> **PROBLEM**:
The expected output is the line with "New York Super" followed by every remaining line of the entries, all repeated exactly.

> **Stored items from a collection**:
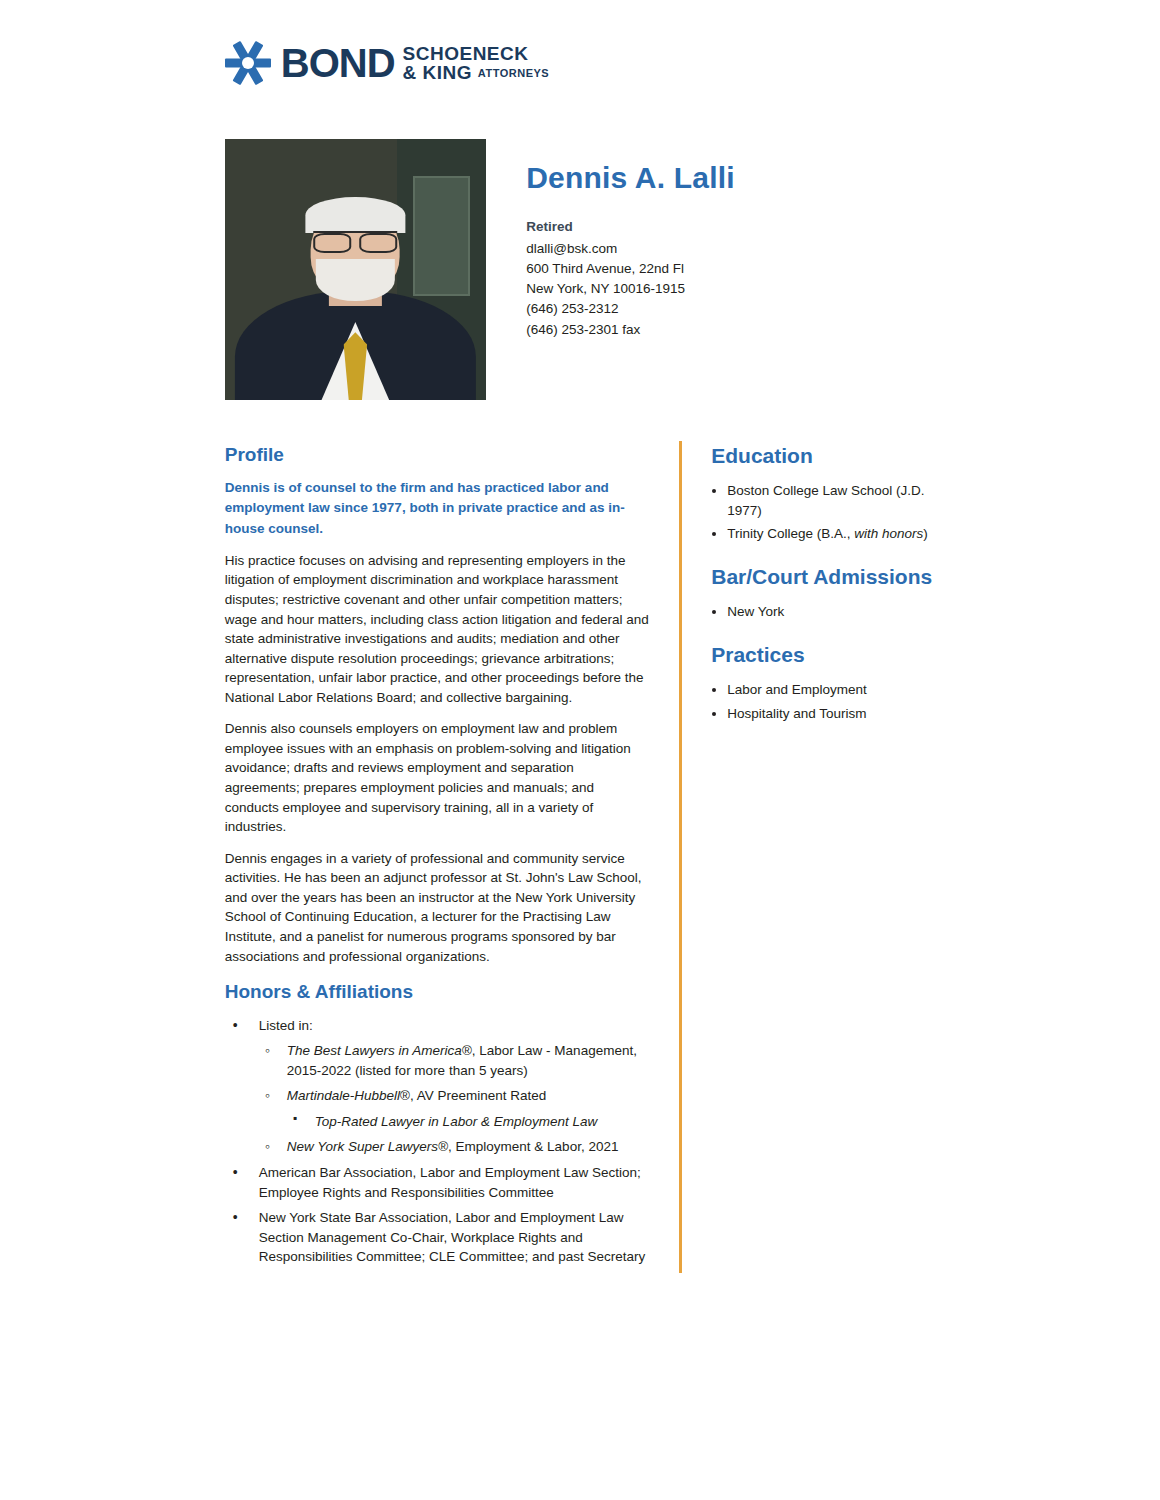BOND
SCHOENECK & KING ATTORNEYS
Dennis A. Lalli
Retired
dlalli@bsk.com
600 Third Avenue, 22nd Fl
New York, NY 10016-1915
(646) 253-2312
(646) 253-2301 fax
Profile
Dennis is of counsel to the firm and has practiced labor and employment law since 1977, both in private practice and as in-house counsel.
His practice focuses on advising and representing employers in the litigation of employment discrimination and workplace harassment disputes; restrictive covenant and other unfair competition matters; wage and hour matters, including class action litigation and federal and state administrative investigations and audits; mediation and other alternative dispute resolution proceedings; grievance arbitrations; representation, unfair labor practice, and other proceedings before the National Labor Relations Board; and collective bargaining.
Dennis also counsels employers on employment law and problem employee issues with an emphasis on problem-solving and litigation avoidance; drafts and reviews employment and separation agreements; prepares employment policies and manuals; and conducts employee and supervisory training, all in a variety of industries.
Dennis engages in a variety of professional and community service activities. He has been an adjunct professor at St. John's Law School, and over the years has been an instructor at the New York University School of Continuing Education, a lecturer for the Practising Law Institute, and a panelist for numerous programs sponsored by bar associations and professional organizations.
Honors & Affiliations
Listed in:
The Best Lawyers in America®, Labor Law - Management, 2015-2022 (listed for more than 5 years)
Martindale-Hubbell®, AV Preeminent Rated
Top-Rated Lawyer in Labor & Employment Law
New York Super Lawyers®, Employment & Labor, 2021
American Bar Association, Labor and Employment Law Section; Employee Rights and Responsibilities Committee
New York State Bar Association, Labor and Employment Law Section Management Co-Chair, Workplace Rights and Responsibilities Committee; CLE Committee; and past Secretary
Education
Boston College Law School (J.D. 1977)
Trinity College (B.A., with honors)
Bar/Court Admissions
New York
Practices
Labor and Employment
Hospitality and Tourism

> **SOLVED PROBLEM**:
New York Super Lawyers®, Employment & Labor, 2021
American Bar Association, Labor and Employment Law Section; Employee Rights and Responsibilities Committee
New York State Bar Association, Labor and Employment Law Section Management Co-Chair, Workplace Rights and Responsibilities Committee; CLE Committee; and past Secretary
Education
Boston College Law School (J.D. 1977)
Trinity College (B.A., with honors)
Bar/Court Admissions
New York
Practices
Labor and Employment
Hospitality and Tourism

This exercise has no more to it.